• **DIRECTIONS**
Rewrite the data below with "bbox" replaced by "bounding box" and everything else left unchanged. Omit the pictures from your answer.

• **TASK MATERIAL**
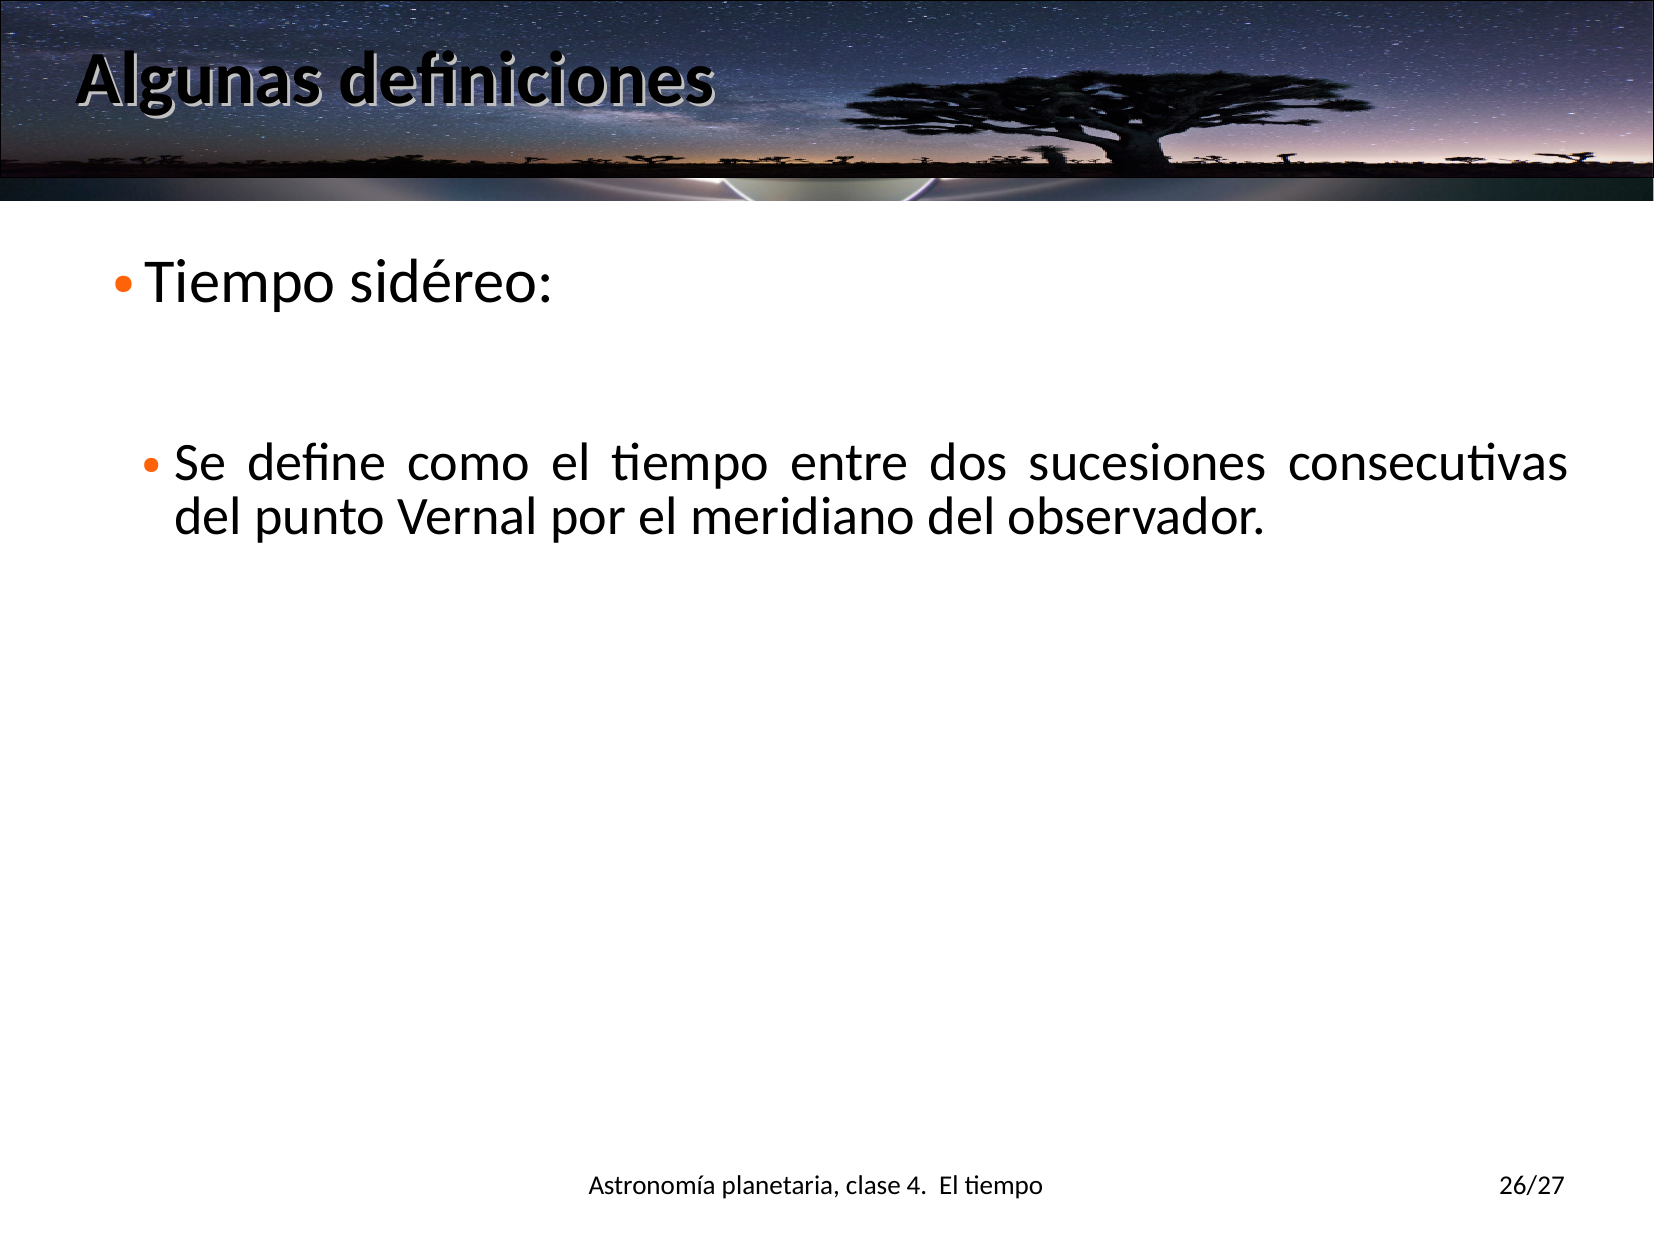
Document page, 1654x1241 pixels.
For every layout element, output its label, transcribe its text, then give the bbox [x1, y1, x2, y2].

picture [0, 0, 1654, 201]
list Tiempo sidéreo: Se define como el tiempo entre dos sucesiones consecutivas del punto Vernal por el meridiano del observador. [82, 255, 1571, 1171]
title Algunas definiciones [75, 19, 1564, 151]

• **OUTPUT**
Document page, 1654x1241 pixels.
For every layout element, output its label, transcribe its text, then give the bounding box [x1, y1, x2, y2].

picture [0, 0, 1654, 201]
list Tiempo sidéreo: Se define como el tiempo entre dos sucesiones consecutivas del punto Vernal por el meridiano del observador. [82, 255, 1571, 1171]
title Algunas definiciones [75, 19, 1564, 151]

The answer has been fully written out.